SingleStore Helios and Spark

SingleStore Helios and Apache Spark are both distributed, in-memory technologies. SingleStore Helios is a SQL database, while Spark is a general computation framework. SingleStore Helios has tight integration with Apache Spark through its SingleStore Spark Connector offering. For instance, with SingleStore Helios and Spark workspaces deployed, users can extract data from real-time sources such as Kafka, run the data through a Spark machine learning library model, and store the model result into SingleStore Helios to be persisted and queryable.

What are the differences between SingleStore Helios and Spark SQL?

  • Spark SQL treats datasets (RDDs) as immutable - there is currently no concept of an INSERT, UPDATE, or DELETE. You could express these concepts as a transformation, but this operation returns a new RDD rather than updating the dataset in place. In contrast, SingleStore Helios is an operational database with full transactional semantics.

  • SingleStore Helios supports updatable relational database indexes.
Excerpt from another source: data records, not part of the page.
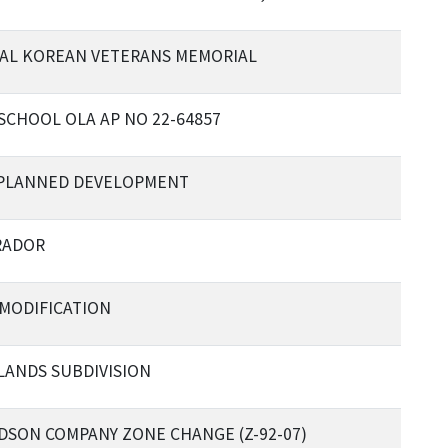
AL KOREAN VETERANS MEMORIAL
SCHOOL OLA AP NO 22-64857
 PLANNED DEVELOPMENT
RADOR
 MODIFICATION
LANDS SUBDIVISION
DSON COMPANY ZONE CHANGE (Z-92-07)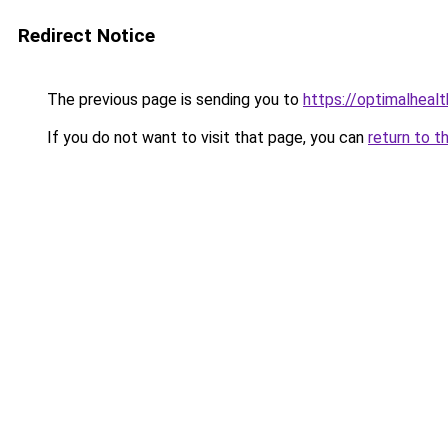
Redirect Notice
The previous page is sending you to
https://optimalheal
If you do not want to visit that page, you can
return to t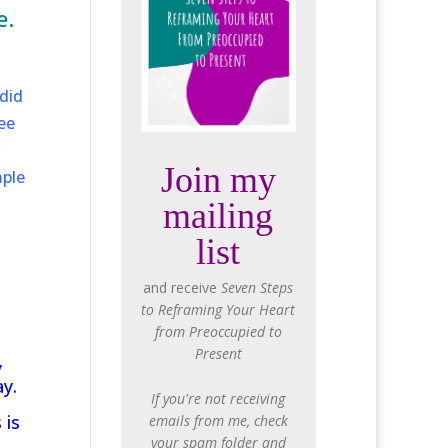
e.
did
ee
Join my
mple
mailing
list
and receive
Seven Steps
to Reframing Your Heart
from Preoccupied to
Present
y
y.
If you're not receiving
 is
emails from me, check
n
your spam folder and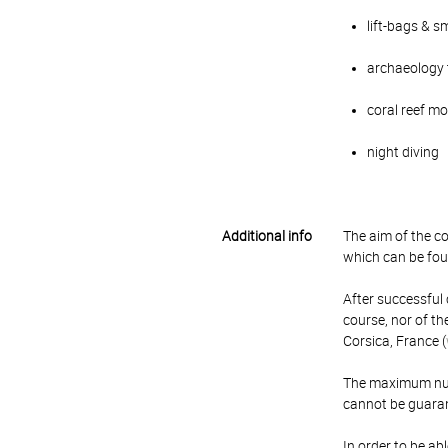
lift-bags & s
archaeology
coral reef m
night diving
Additional info
The aim of the cou
which can be fou
After successful c
course, nor of th
Corsica, France (
The maximum numbe
cannot be guara
In order to be ab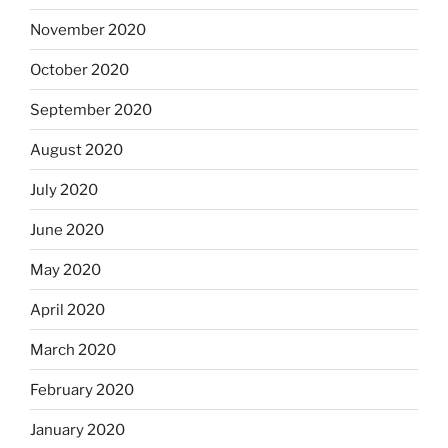
November 2020
October 2020
September 2020
August 2020
July 2020
June 2020
May 2020
April 2020
March 2020
February 2020
January 2020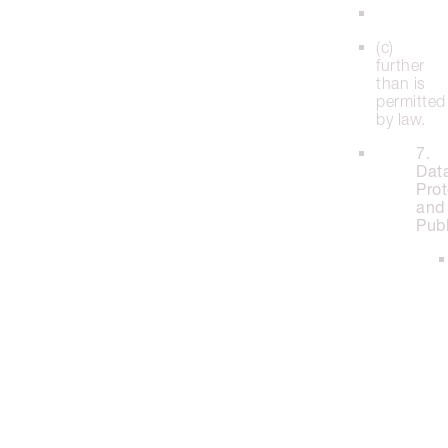
(c)
further
than is
permitted
by law.
7.
Dat
Prot
and
Publ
The closest analogue in Spark is IndexRDD, which is currently under development, and provides updatable key/value indexes.

You can connect SingleStore Helios to Spark with the SingleStore Spark Connector. The SingleStore Spark Connector 3.0 is the latest GA version.

SQL Push Down

What happens if SQL push down fails?

The SingleStore Helios Connector takes a best effort approach towards query push down. While Spark is preparing the query for execution, the SingleStore Helios push down strategy attempts to push down every subtree starting with the entire query. If anything fails, we simply leave the tree as is and Spark handles executing the unsupported section of the tree.

How can I check to see if a query is pushed down?

Every DataFrame has a method called .explain which will print the final plan before execution. If the first element in that plan is a MemSQLPhysicalRDD then the DataFrame has been fully pushed down.

What SQL push downs are not supported?

We are constantly improving push down, so the best thing to do is just try your query and then use .explain to check to see if it got pushed down. If you find a query which is not pushed down, please raise an Github issue on the Connector repo.